On Friday, we wrote about the neighborhood’s history as a former enclave for German immigrants. One reader, Steve, reminds us that we would be remiss if we did not acknowledge one of the saddest chapters in neighborhood history – the fire aboard the General Slocum ferry, which killed more than 1,000 people on June 15, 1904.

The disaster, which was the deadliest in New York City until 9/11, is a well-known and heart-breaking part of neighborhood lore: members of St. Mark’s Lutheran Church boarded the steamship for a run up the East River to a church outing. A fire broke out. Many of the victims, particularly women and children, did not know how to swim. And many of the life jackets and lifeboats were ineffective.
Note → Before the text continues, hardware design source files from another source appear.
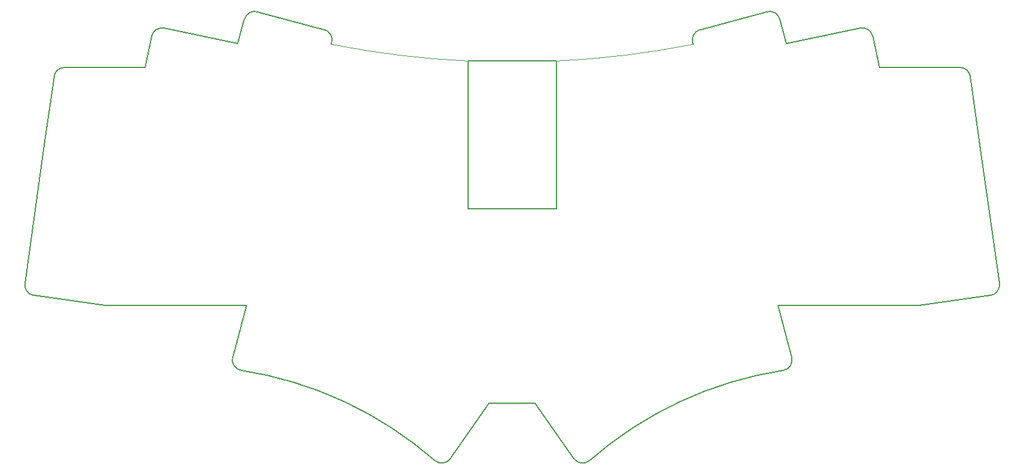
<source format=gbr>
%TF.GenerationSoftware,KiCad,Pcbnew,7.0.6*%
%TF.CreationDate,2025-05-26T00:34:49-04:00*%
%TF.ProjectId,bw2,6277322e-6b69-4636-9164-5f7063625858,2*%
%TF.SameCoordinates,Original*%
%TF.FileFunction,Profile,NP*%
%FSLAX46Y46*%
G04 Gerber Fmt 4.6, Leading zero omitted, Abs format (unit mm)*
G04 Created by KiCad (PCBNEW 7.0.6) date 2025-05-26 00:34:49*
%MOMM*%
%LPD*%
G01*
G04 APERTURE LIST*
%TA.AperFunction,Profile*%
%ADD10C,0.050000*%
%TD*%
%TA.AperFunction,Profile*%
%ADD11C,0.150000*%
%TD*%
G04 APERTURE END LIST*
D10*
X103233476Y98383356D02*
X90768481Y98383344D01*
X103233476Y98383353D02*
G75*
G03*
X122651462Y100762796I-6349299J132237042D01*
G01*
X71315505Y100762776D02*
G75*
G03*
X90768479Y98383345I25831361J130475224D01*
G01*
D11*
X29167290Y65121290D02*
X39332437Y63692677D01*
X39332435Y63692663D02*
G75*
G03*
X39541187Y63678066I208756J1485413D01*
G01*
X39541188Y63678063D02*
X59308139Y63678080D01*
X57345796Y56354571D02*
X59308139Y63678080D01*
X57345796Y56354571D02*
G75*
G03*
X58565131Y54484002I1448900J-388229D01*
G01*
X86005088Y41688536D02*
G75*
G03*
X58565131Y54484000I-35745604J-40836369D01*
G01*
X86005107Y41688557D02*
G75*
G03*
X88221792Y41956857I987969J1128669D01*
G01*
X88222054Y41957207D02*
X93730035Y49823435D01*
X93730035Y49823435D02*
X100236922Y49823418D01*
X100236922Y49823418D02*
X105744910Y41957216D01*
X105745166Y41956856D02*
G75*
G03*
X107961849Y41688543I1228720J860355D01*
G01*
X135401831Y54484016D02*
G75*
G03*
X107961850Y41688544I8305638J-53631853D01*
G01*
X135401828Y54484033D02*
G75*
G03*
X136621151Y56354552I-229553J1482313D01*
G01*
X134658836Y63678078D02*
X136621152Y56354552D01*
X134658836Y63678078D02*
X154425774Y63678079D01*
X154425774Y63678073D02*
G75*
G03*
X154634519Y63692670I-6J1499994D01*
G01*
X154634519Y63692669D02*
X164799656Y65121290D01*
X164799656Y65121288D02*
G75*
G03*
X166076305Y66815453I-208752J1485402D01*
G01*
X163306765Y86521793D02*
X166076306Y66815453D01*
X163306704Y86522239D02*
X161947690Y96192103D01*
X161947688Y96192103D02*
G75*
G03*
X160462286Y97483346I-1485402J-208756D01*
G01*
X160462286Y97483346D02*
X149055642Y97483352D01*
X149055642Y97483352D02*
X148116063Y101903777D01*
X148116050Y101903774D02*
G75*
G03*
X146336980Y103059133I-1467210J-311849D01*
G01*
X135883084Y100837085D02*
X146336981Y103059132D01*
X134947188Y104329919D02*
X135883084Y100837085D01*
X134947179Y104329919D02*
G75*
G03*
X133110062Y105390576I-1448884J-388224D01*
G01*
X133110063Y105390578D02*
X123644006Y102854155D01*
X123644004Y102854162D02*
G75*
G03*
X122583334Y101017032I388227J-1448899D01*
G01*
X122583333Y101017033D02*
X122651462Y100762795D01*
X71315508Y100762792D02*
X71383620Y101017032D01*
X71383614Y101017034D02*
G75*
G03*
X70322966Y102854142I-1448882J388228D01*
G01*
X70322964Y102854146D02*
X60856880Y105390577D01*
X60856882Y105390586D02*
G75*
G03*
X59019771Y104329922I-388217J-1448899D01*
G01*
X58083876Y100837093D02*
X59019770Y104329922D01*
X47629977Y103059132D02*
X58083876Y100837093D01*
X47629977Y103059130D02*
G75*
G03*
X45850897Y101903775I-311864J-1467215D01*
G01*
X45850899Y101903774D02*
X44911305Y97483346D01*
X44911305Y97483346D02*
X33504675Y97483339D01*
X33504675Y97483350D02*
G75*
G03*
X32019269Y96192107I-14J-1499988D01*
G01*
X32019268Y96192107D02*
X30660256Y86522234D01*
X27890655Y66815453D02*
X30660199Y86521789D01*
X27890645Y66815454D02*
G75*
G03*
X29167290Y65121290I1485406J-208758D01*
G01*
%TO.C,U1*%
X90768476Y98383351D02*
X103233476Y98383351D01*
X103233476Y98383351D02*
X103233476Y77388351D01*
X103233476Y77388351D02*
X90768476Y77388351D01*
X90768476Y77388351D02*
X90768476Y98383351D01*
%TD*%
M02*

</source>
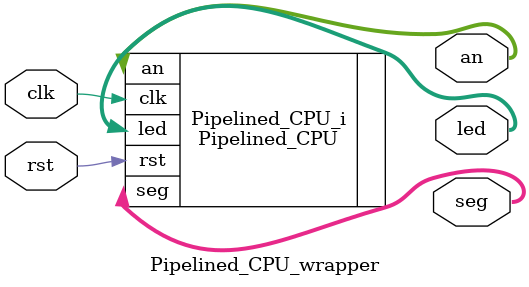
<source format=v>
`timescale 1 ps / 1 ps

module Pipelined_CPU_wrapper
   (an,
    clk,
    led,
    rst,
    seg);
  output [7:0]an;
  input clk;
  output [15:0]led;
  input rst;
  output [6:0]seg;

  wire [7:0]an;
  wire clk;
  wire [15:0]led;
  wire rst;
  wire [6:0]seg;

  Pipelined_CPU Pipelined_CPU_i
       (.an(an),
        .clk(clk),
        .led(led),
        .rst(rst),
        .seg(seg));
endmodule

</source>
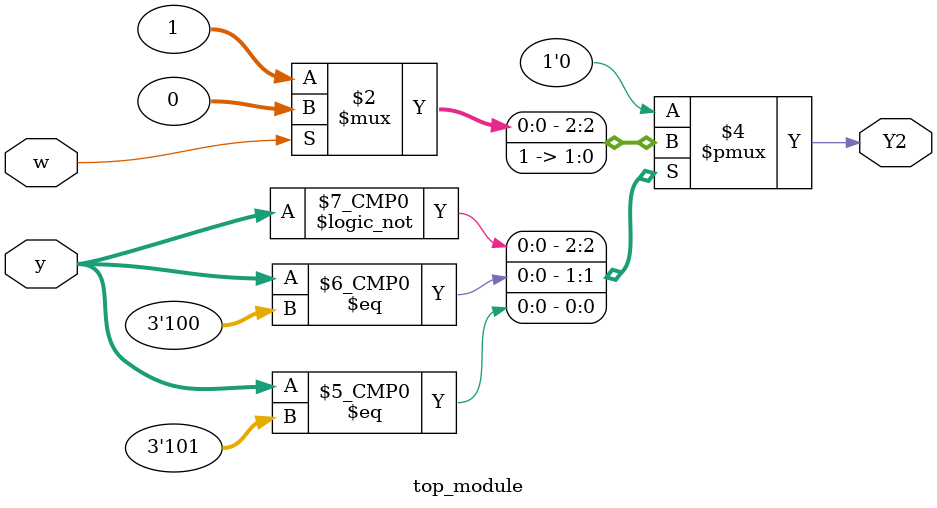
<source format=sv>
module top_module(
    input [3:1] y,
    input w,
    output reg Y2);

    always @(*) begin
        case (y)
            // Next state logic for Y2
            3'b000: Y2 = (w) ? 0 : 1;
            3'b001: Y2 = 0;
            3'b010: Y2 = 0;
            3'b011: Y2 = 0;
            3'b100: Y2 = 1;
            3'b101: Y2 = 1;
            default: Y2 = 0;
        endcase
    end

endmodule

</source>
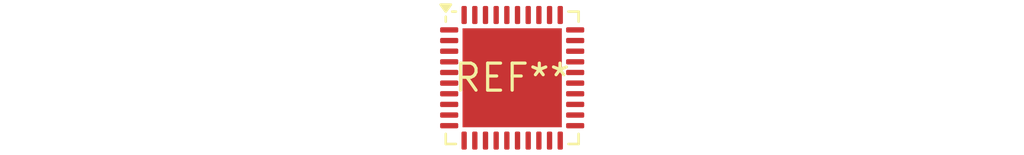
<source format=kicad_pcb>
(kicad_pcb (version 20240108) (generator pcbnew)

  (general
    (thickness 1.6)
  )

  (paper "A4")
  (layers
    (0 "F.Cu" signal)
    (31 "B.Cu" signal)
    (32 "B.Adhes" user "B.Adhesive")
    (33 "F.Adhes" user "F.Adhesive")
    (34 "B.Paste" user)
    (35 "F.Paste" user)
    (36 "B.SilkS" user "B.Silkscreen")
    (37 "F.SilkS" user "F.Silkscreen")
    (38 "B.Mask" user)
    (39 "F.Mask" user)
    (40 "Dwgs.User" user "User.Drawings")
    (41 "Cmts.User" user "User.Comments")
    (42 "Eco1.User" user "User.Eco1")
    (43 "Eco2.User" user "User.Eco2")
    (44 "Edge.Cuts" user)
    (45 "Margin" user)
    (46 "B.CrtYd" user "B.Courtyard")
    (47 "F.CrtYd" user "F.Courtyard")
    (48 "B.Fab" user)
    (49 "F.Fab" user)
    (50 "User.1" user)
    (51 "User.2" user)
    (52 "User.3" user)
    (53 "User.4" user)
    (54 "User.5" user)
    (55 "User.6" user)
    (56 "User.7" user)
    (57 "User.8" user)
    (58 "User.9" user)
  )

  (setup
    (pad_to_mask_clearance 0)
    (pcbplotparams
      (layerselection 0x00010fc_ffffffff)
      (plot_on_all_layers_selection 0x0000000_00000000)
      (disableapertmacros false)
      (usegerberextensions false)
      (usegerberattributes false)
      (usegerberadvancedattributes false)
      (creategerberjobfile false)
      (dashed_line_dash_ratio 12.000000)
      (dashed_line_gap_ratio 3.000000)
      (svgprecision 4)
      (plotframeref false)
      (viasonmask false)
      (mode 1)
      (useauxorigin false)
      (hpglpennumber 1)
      (hpglpenspeed 20)
      (hpglpendiameter 15.000000)
      (dxfpolygonmode false)
      (dxfimperialunits false)
      (dxfusepcbnewfont false)
      (psnegative false)
      (psa4output false)
      (plotreference false)
      (plotvalue false)
      (plotinvisibletext false)
      (sketchpadsonfab false)
      (subtractmaskfromsilk false)
      (outputformat 1)
      (mirror false)
      (drillshape 1)
      (scaleselection 1)
      (outputdirectory "")
    )
  )

  (net 0 "")

  (footprint "LFCSP-40-1EP_6x6mm_P0.5mm_EP4.65x4.65mm" (layer "F.Cu") (at 0 0))

)

</source>
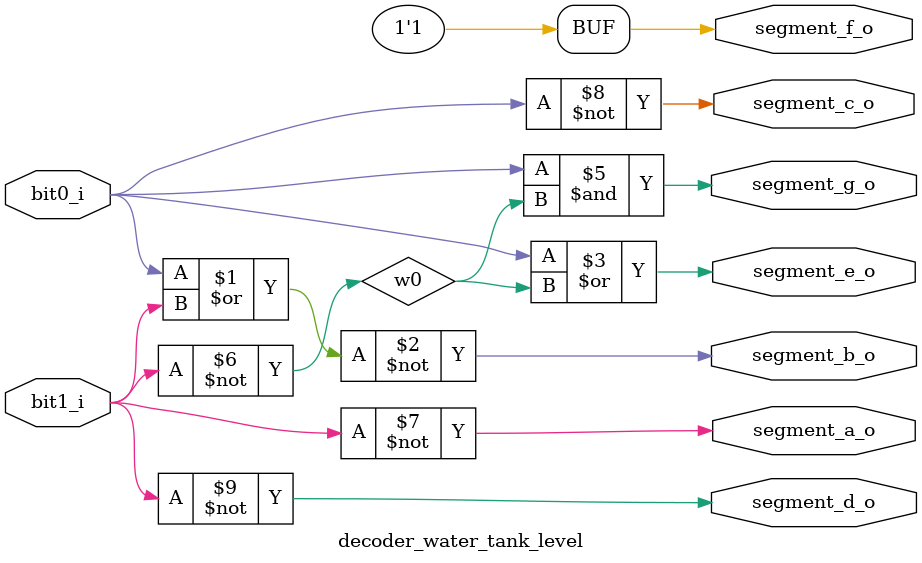
<source format=v>
/* Activates each segment of the 7-segment display based
	on the level of the water tank provided by the encoder. */

module decoder_water_tank_level
(
	input  bit0_i,
	input  bit1_i,
	output segment_a_o,
	output segment_b_o,
	output segment_c_o,
	output segment_d_o,
	output segment_e_o,
	output segment_f_o,
	output segment_g_o
);

	/***************************************************************** 
	 * INPUT POSSIBILITIES | OUTPUT ON DISPLAY | 		MEANING 		  *
	 *---------------------|-------------------|---------------------*
	 * 	      00			  | 			0 	 		 | ERROR / CRIT LEVEL  *
	 *			   01			  |			1	 		 |	LOW LEVEL		     *
	 *          10         |			2	 		 |	MEDIUM LEVEL        *
	 *			   11			  |			3	 		 | HIGH LEVEL	 	     *
	 *****************************************************************/
	
	// Declaring wires
	wire w0;
	
	// Inverting bit1 from encoder
	not inv0(w0, bit1_i);
	
	// Applying several logic gates to activate each segment correctly
	not segment_a_status(segment_a_o, bit1_i); 
	nor segment_b_status(segment_b_o, bit0_i, bit1_i);	
	not segment_c_status(segment_c_o, bit0_i); 
	not segment_d_status(segment_d_o, bit1_i);
	or  segment_e_status(segment_e_o, bit0_i, w0);
	or  segment_f_status(segment_f_o, bit1_i, w0);
	and segment_g_status(segment_g_o, bit0_i, w0);
			
endmodule 

</source>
Days after the blaze, The New York Tribune reported on the first bulletins it received about the fire. “The steamer General Slocum, carrying a Sunday school excursion from the East Side, is on fire in the East River opposite One-hundred-and-thirty-eighth-st. Women and children are jumping into the water, some with their clothing on fire.”

General Slocum MemorialSophie Hoeller The memorial to the victims of the General Slocum disaster in Tompkins Square Park.

Although determining the precise number of the dead proved elusive, it is generally agreed that 1,021 of the 1,342 of those aboard perished. A memorial to those who were lost stands in Tompkins Square Park.

In 2004, the last survivor of the disaster, 100-year-old Adella Wotherspoon, died at a New Jersey convalescent home. Mrs. Wotherspoon offered her own explanation for why the General Slocum might not be as widely remembered as other maritime disasters such as the sinking of the The Titanic, in which about 1,500 died. “The Titanic had a great many famous people on it,” she said. ”This was just a family picnic.”

In the East Village, though, the General Slocum will always sadly be remembered as so much more.